== Segment start ==
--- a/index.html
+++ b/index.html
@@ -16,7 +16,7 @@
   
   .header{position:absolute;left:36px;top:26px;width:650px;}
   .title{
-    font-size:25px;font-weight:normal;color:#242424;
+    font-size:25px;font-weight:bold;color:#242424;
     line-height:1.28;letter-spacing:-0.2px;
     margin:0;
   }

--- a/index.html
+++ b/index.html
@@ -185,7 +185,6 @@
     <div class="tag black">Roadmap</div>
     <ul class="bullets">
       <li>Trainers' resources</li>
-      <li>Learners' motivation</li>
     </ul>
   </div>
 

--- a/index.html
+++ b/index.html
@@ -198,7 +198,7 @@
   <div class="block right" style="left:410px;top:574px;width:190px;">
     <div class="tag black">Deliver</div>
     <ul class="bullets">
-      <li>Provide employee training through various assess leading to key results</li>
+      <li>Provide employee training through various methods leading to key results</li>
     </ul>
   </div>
== Segment end ==
== Segment start ==
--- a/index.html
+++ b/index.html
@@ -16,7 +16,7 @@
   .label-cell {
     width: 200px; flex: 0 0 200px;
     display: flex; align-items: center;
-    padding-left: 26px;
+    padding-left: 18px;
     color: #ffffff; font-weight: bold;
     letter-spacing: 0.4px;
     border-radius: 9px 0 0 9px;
== Segment end ==
== Segment start ==
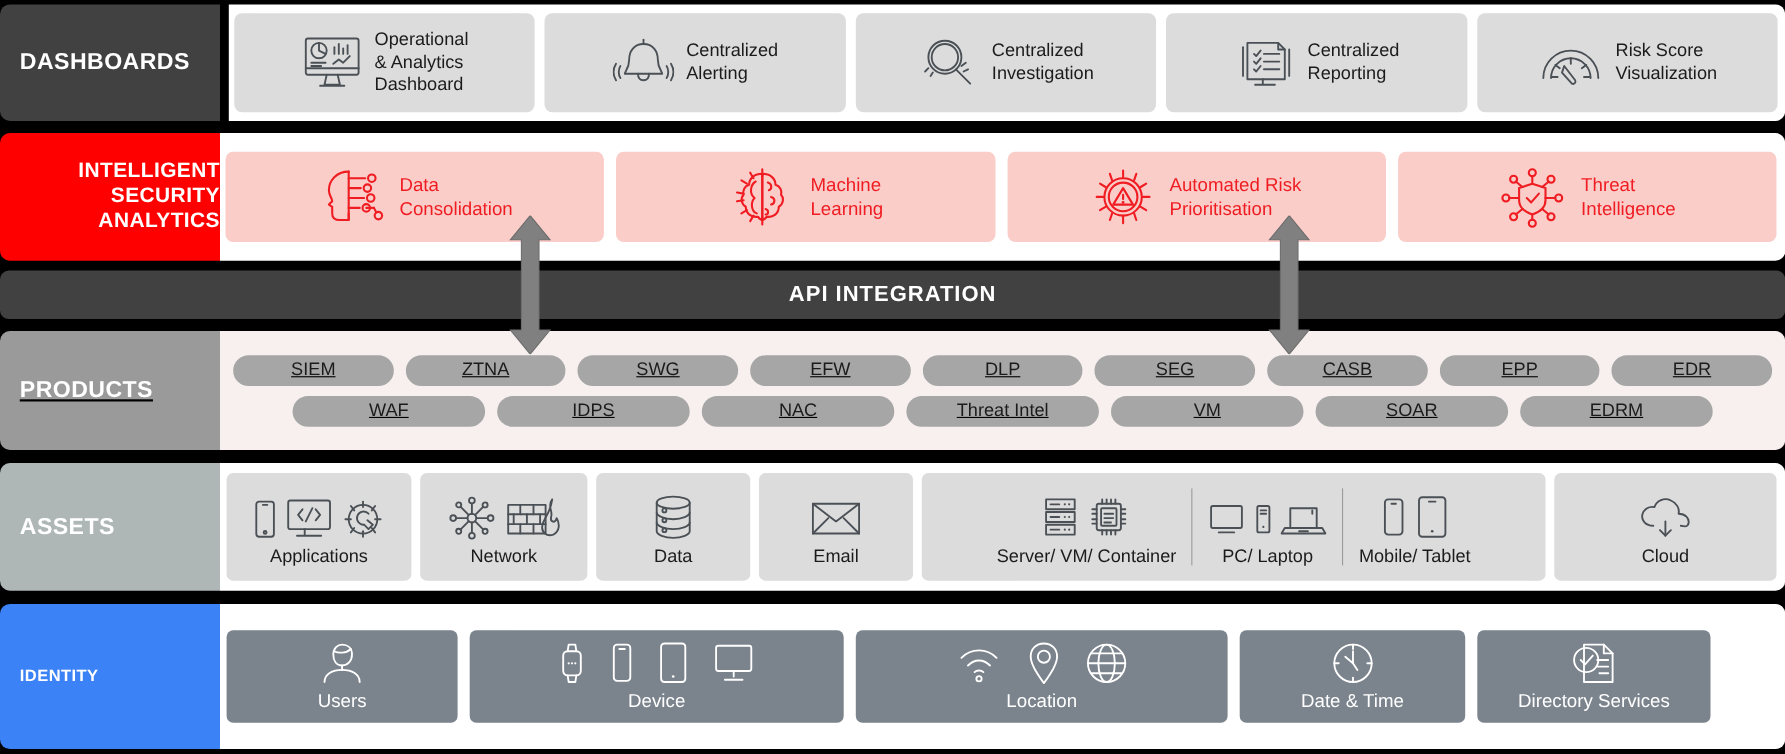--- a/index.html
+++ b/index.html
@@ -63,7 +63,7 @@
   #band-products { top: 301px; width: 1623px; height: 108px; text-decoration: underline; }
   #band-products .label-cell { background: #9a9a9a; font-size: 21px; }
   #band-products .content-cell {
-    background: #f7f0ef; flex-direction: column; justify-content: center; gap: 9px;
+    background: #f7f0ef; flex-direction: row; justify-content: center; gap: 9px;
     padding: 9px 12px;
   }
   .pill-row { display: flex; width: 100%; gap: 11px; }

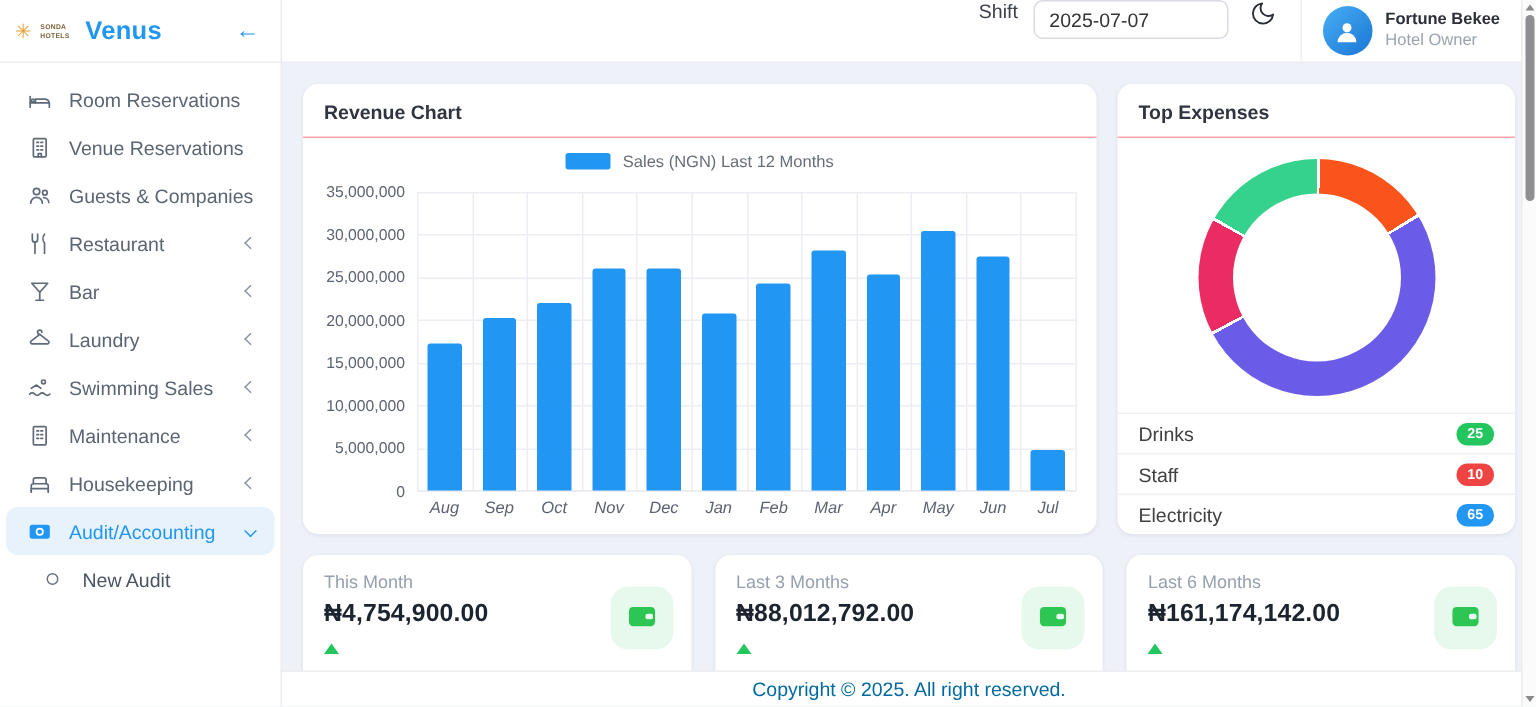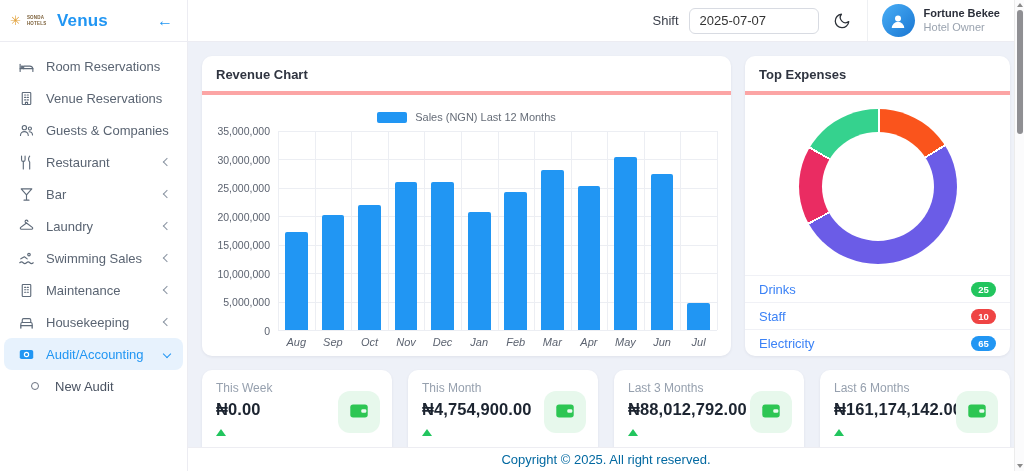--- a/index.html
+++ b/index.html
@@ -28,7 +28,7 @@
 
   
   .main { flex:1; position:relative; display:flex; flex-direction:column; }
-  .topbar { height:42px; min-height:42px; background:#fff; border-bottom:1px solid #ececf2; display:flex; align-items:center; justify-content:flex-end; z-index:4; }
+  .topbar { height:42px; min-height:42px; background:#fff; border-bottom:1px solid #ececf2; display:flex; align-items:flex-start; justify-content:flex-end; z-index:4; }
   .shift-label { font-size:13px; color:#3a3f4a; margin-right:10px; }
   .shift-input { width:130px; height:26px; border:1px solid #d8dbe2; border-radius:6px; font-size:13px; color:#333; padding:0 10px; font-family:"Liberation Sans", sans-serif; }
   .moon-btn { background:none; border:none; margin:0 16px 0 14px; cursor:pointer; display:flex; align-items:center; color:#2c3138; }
== Segment end ==
● The task
Of the lines in the data, report each one containing the string "letter".

● Answer to this problem
     line-height:1.28;letter-spacing:-0.2px;
     letter-spacing: 0.4px;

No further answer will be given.